FIG. 2 illustrates an example of a WFQL that specifies two processors. Certain text analytics services have been executed on the unstructured text to yield certain metadata such as title and the date of the page represented as "Title: Title" and "Date : DateOfPage" . The query specifies additional metadata that would be returned referred to as SnippetProcessor: Snippet and SnippetProcessor : SnippetCount as well as a generic example metadata element such as
"P2:SomeProcessor0utputKey". The "POSTPROCESSORS" element describes which text analytic services are necessary to invoke (and with what configuration) to produce the requested metadata. The Postprocessor exists on a server side as a Java® class that has a fully qualified name that corresponds to the "id" attribute of the POSTPROCESSOR tag. A POSTPROCESSOR refers to a text analytics service that is responsible for generating metadata. The processor has a constructor that requires no arguments for initialization to support runtime instantiation and implements the following interface: public interface Postprocessor { public void init (String xmlArgs) ; public String[] getRequestedKeys () ; public String process (DataElementList resultDataElements) ;
}
An implementation of this interface is preferably located in the CLASSPATH environment of the WebFountain WebService container. The CLASSPATH specifies the location in the environment where the text analytic service could be dynamically loaded at runtime. The most simple deployment mechanism for Postprocessor implementations is through access to the machine through a remote copy mechanism such as a File Transport Protocol (FTP) . Deployment may be supported through a HTTP transfer by the specification of a universal resource locator (URL) in the POSTPROCESSOR tag embedded in the query that references the compiled code so that it may be loaded at runtime. This offers a great degree of flexibility because the client could specify remote text analytic services that do not need to be explicitly deployed prior to runtime. A graphic user interface (GUI) that is hosted on the WebFountain platform may also be offered as a deployment mechanism.

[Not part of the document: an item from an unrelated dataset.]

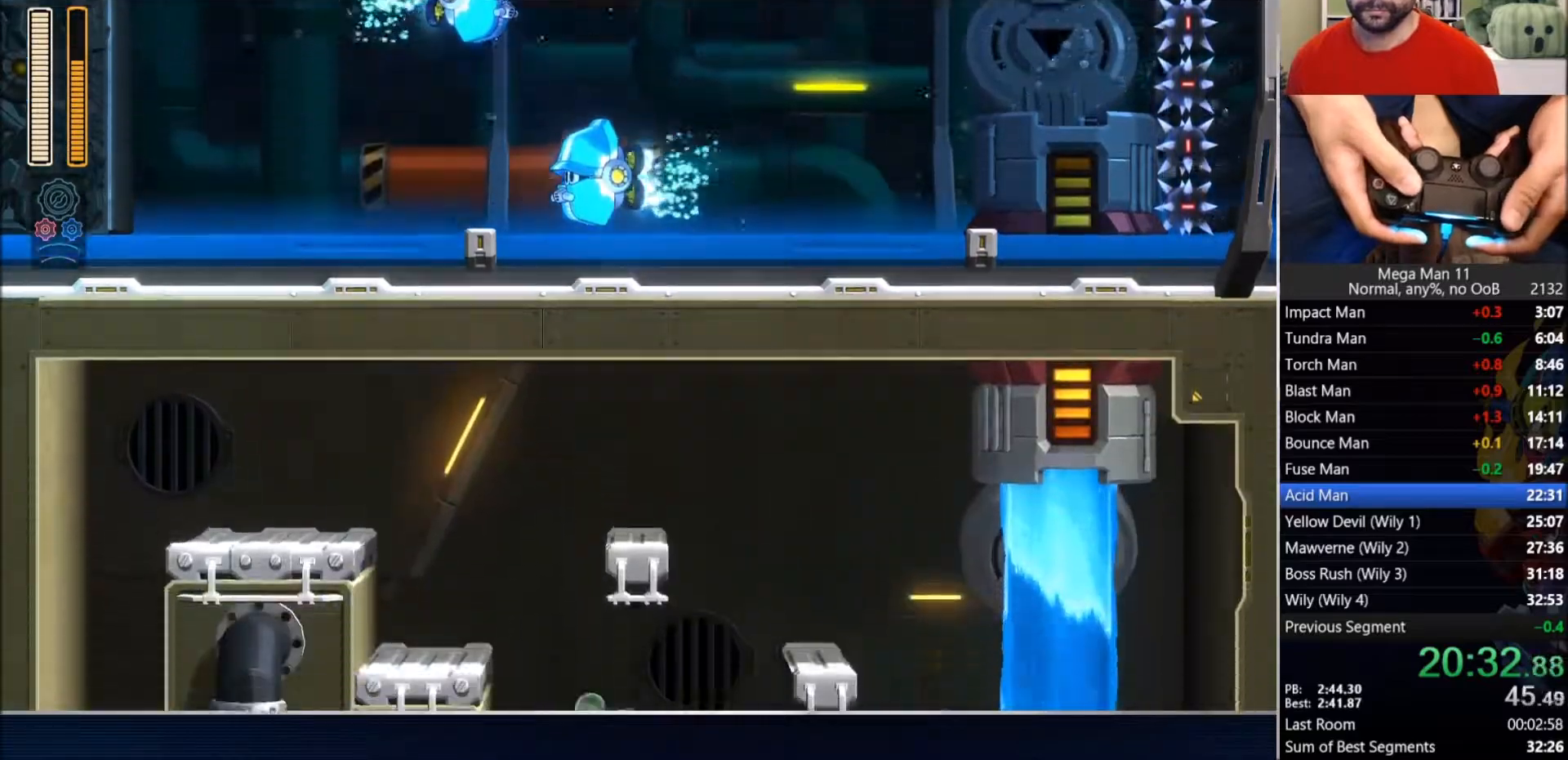
{"buttons": ["DPAD_LEFT"], "left_stick": "center", "right_stick": "center", "events": []}
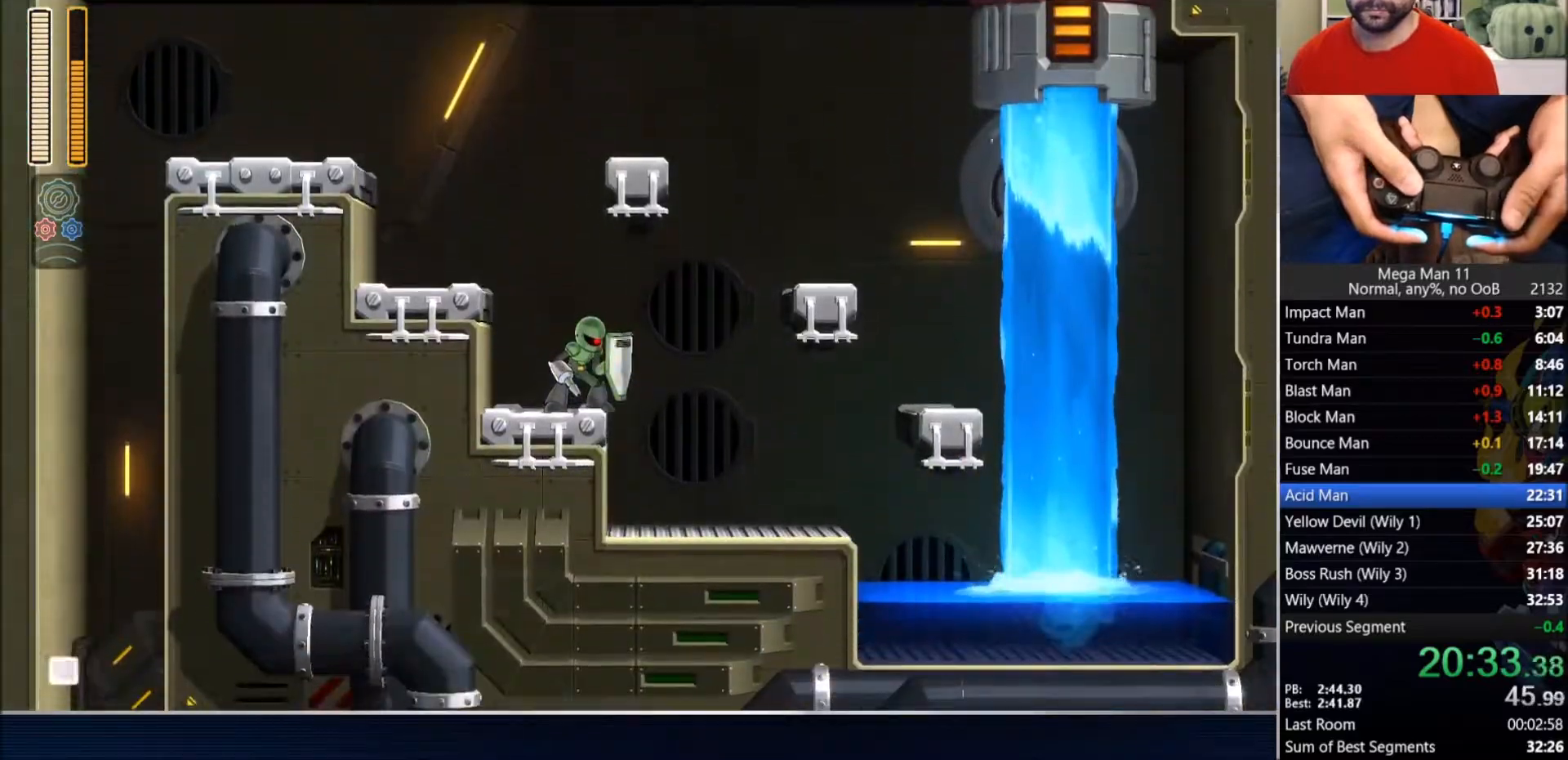
{"buttons": ["CROSS", "DPAD_LEFT"], "left_stick": "center", "right_stick": "center", "events": [[400, "CROSS", "down"]]}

FIGS. 3 and 4 illustrate alternate flow diagrams of preferred embodiments of the invention. FIG. 3 describes the execution of a query which initializes the text analytics service components appropriately. First, a query document including the specified text analytic service components is sent (121) to the database. The document is parsed (122) and the text analytic service components are discovered. The text analytics components are then instantiated and associated (123) with the query in a session. The component is then initialized (124) with some specific configuration arguments provided in the query document. The input data requirements for the components are discovered (125) and then the system expands the query to also request (126) this data from the database platform. The query is transformed into a traditional query that contains no service component specification and that is sent (127) to the lower levels of the database system. A session id is then returned (128) to the client so that the client can use this id to iterate through generated results .
Generally, the process begins with a WFQL XML document (121) being parsed (122) using an XML parser that is aware of the schema of the query language. The WebFountain WebServices container discovers Postprocessors specified in WFQL and instantiates (123) the appropriate Postprocessor text analytic component using a dynamic library loader such as the Class . forName () functionality in Java®. If the library is not found, an exception is thrown to the client server indicating that the library could not be located. This would be an exception that is similar to a Java . lang. ClassNotFoundException in Java®. Next,
PostProcesor (s) are initialized through the invocation of an init method (124) with some configuration arguments that are specified in the query passed as parameters. The client code specifies one or more processors in the decoration section of a WFQL document. The processor is specified by an "id" and configured with a set of arguments. Arguments can be simple data strings or multiple elements (arrays) of strings. In addition to this, the database platform low level components, name and index name, are passed as arguments to all processors as references .
This allows the text analytics services to access the low level components if the service implementations require such functionality. The service component implementation is responsible for parsing the arguments to apply the query- specified configuration. Analytic service objects (Postprocessors) are saved in the session through a generic persistence mechanism which preserves the order of their execution. Now that the processing components configuration has been saved, the query is transformed such that any processing specification is removed so that the query is simply fetching data from the database based on certain constraints . The metadata requirements of the text analytic service components are added to the query so that the required metadata and unstructured text data is fetched from the database system. Then, the query executes as would a normal query and a session id is returned (128) to the client server. As the client server requests, an iteration service is invoked and the raw result is returned by the database system.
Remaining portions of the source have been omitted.